# Problème sur port FireWire 800



## mi@hel26 (15 Avril 2010)

Bonsoir, j'ai acheté un drive dock quadro que j'ai branché sur le port FW800 et mon disque de 2To, n'est jamais monté sur le bureau. J'ai ensuite éssayé le port USB et FW 400 et la aucun problème mon disque montait sur le bureau.  Depuis mes autres DD ext monté en FW800 ne montent plus sur le bureau.  Apparement seul le port 800 est touché.  Est-il sur la carte mère ou peut-on le changer facilement ?  Qui pourra me le dire ?
Quelqu'un a t il eu les mêmes problèmes avec un drive dock quadro ?
A vous lire


----------



## Membre supprimé 2 (15 Avril 2010)

Bonsoir,

Dans le menu Pomme > A propos de cet ordinateur > Plus d'infos > Firewire, qu'est-ce qui apparaît ? Chez moi : 

"Bus FireWire :
Vitesse maximum :	Jusqu&#8217;à 800 Mb/s"

Il serait bon de faire un Apple Hardware Test, à partir du disque d'installation, pour vérifier l'état du port Firewire.

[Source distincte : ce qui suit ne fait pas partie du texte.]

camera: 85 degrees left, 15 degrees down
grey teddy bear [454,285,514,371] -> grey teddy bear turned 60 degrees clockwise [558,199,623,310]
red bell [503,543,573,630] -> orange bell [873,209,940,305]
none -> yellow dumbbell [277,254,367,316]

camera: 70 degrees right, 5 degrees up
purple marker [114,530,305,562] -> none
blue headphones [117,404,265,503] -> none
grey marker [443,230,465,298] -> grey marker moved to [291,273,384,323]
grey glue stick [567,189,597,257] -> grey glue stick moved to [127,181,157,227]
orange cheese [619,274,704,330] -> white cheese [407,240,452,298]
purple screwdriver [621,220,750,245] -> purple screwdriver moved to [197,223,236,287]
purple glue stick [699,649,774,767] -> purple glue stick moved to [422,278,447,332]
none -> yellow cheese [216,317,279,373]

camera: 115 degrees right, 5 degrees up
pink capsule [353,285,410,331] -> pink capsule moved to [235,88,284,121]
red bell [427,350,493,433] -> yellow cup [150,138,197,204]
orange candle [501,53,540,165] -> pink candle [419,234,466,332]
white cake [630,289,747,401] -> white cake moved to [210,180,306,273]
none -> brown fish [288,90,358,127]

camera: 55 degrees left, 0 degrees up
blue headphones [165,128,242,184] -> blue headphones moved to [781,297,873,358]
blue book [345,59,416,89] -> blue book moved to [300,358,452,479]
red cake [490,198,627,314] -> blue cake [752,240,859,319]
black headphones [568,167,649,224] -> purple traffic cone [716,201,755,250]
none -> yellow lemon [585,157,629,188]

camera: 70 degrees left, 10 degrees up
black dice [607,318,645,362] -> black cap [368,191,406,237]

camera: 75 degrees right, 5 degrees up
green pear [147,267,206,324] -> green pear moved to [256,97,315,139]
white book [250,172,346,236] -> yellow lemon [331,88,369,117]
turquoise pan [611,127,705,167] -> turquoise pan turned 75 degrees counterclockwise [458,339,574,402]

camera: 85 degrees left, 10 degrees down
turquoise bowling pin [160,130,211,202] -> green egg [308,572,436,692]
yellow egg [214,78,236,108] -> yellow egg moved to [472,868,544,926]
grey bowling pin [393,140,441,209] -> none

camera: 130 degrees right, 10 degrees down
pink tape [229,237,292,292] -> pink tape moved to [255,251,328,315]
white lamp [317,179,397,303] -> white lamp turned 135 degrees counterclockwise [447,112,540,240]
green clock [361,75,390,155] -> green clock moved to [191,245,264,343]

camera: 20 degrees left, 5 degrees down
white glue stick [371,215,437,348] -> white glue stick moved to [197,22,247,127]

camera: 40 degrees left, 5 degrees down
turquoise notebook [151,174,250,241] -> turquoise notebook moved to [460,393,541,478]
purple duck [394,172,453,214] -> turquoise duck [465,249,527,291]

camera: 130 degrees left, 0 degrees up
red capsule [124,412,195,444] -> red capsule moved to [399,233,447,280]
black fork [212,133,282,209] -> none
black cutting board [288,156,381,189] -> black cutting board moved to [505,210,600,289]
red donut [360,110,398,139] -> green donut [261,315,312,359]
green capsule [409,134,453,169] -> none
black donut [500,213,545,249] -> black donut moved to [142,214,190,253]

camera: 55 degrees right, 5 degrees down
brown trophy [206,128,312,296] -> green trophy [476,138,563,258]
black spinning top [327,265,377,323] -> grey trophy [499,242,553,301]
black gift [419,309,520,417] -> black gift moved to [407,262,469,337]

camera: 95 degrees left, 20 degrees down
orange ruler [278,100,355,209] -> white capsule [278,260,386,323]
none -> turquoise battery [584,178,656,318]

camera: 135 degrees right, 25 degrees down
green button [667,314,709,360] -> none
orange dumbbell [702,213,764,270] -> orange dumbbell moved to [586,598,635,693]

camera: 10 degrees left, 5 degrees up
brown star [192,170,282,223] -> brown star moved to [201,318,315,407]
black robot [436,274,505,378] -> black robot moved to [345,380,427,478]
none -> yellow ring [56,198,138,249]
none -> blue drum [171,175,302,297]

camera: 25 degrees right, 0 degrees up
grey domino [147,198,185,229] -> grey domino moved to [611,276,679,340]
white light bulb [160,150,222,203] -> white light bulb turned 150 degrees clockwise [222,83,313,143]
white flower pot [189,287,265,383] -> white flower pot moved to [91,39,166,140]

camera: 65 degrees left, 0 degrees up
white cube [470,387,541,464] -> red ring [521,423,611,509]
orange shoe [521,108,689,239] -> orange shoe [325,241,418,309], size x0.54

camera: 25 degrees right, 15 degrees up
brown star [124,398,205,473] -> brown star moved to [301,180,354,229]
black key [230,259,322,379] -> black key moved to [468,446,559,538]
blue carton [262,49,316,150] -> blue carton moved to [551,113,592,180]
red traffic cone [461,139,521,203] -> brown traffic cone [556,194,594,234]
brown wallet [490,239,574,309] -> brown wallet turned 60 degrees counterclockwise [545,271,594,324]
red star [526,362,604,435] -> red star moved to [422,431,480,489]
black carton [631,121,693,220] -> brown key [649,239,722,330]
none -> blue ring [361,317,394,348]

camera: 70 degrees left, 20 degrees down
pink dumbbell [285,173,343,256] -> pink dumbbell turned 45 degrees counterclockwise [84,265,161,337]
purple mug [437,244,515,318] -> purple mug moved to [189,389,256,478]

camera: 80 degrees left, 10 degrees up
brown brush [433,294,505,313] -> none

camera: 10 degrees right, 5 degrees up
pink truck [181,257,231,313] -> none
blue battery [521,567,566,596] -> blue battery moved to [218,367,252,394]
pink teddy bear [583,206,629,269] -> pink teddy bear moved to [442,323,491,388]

La procédure est expliquée *ICI* sur par le support Apple.

Des personnes qui avaient eu un problème similaire l'ont réglé en procédant à un reset PRAM et PMU.


*Note du modo :* et celles qui ne savaient pas comment faire sont allées le demander dans la section adéquate du forum, parce que là, ça n'est pas un problème sur le périphérique, mais sur le Mac !

On déménage !


----------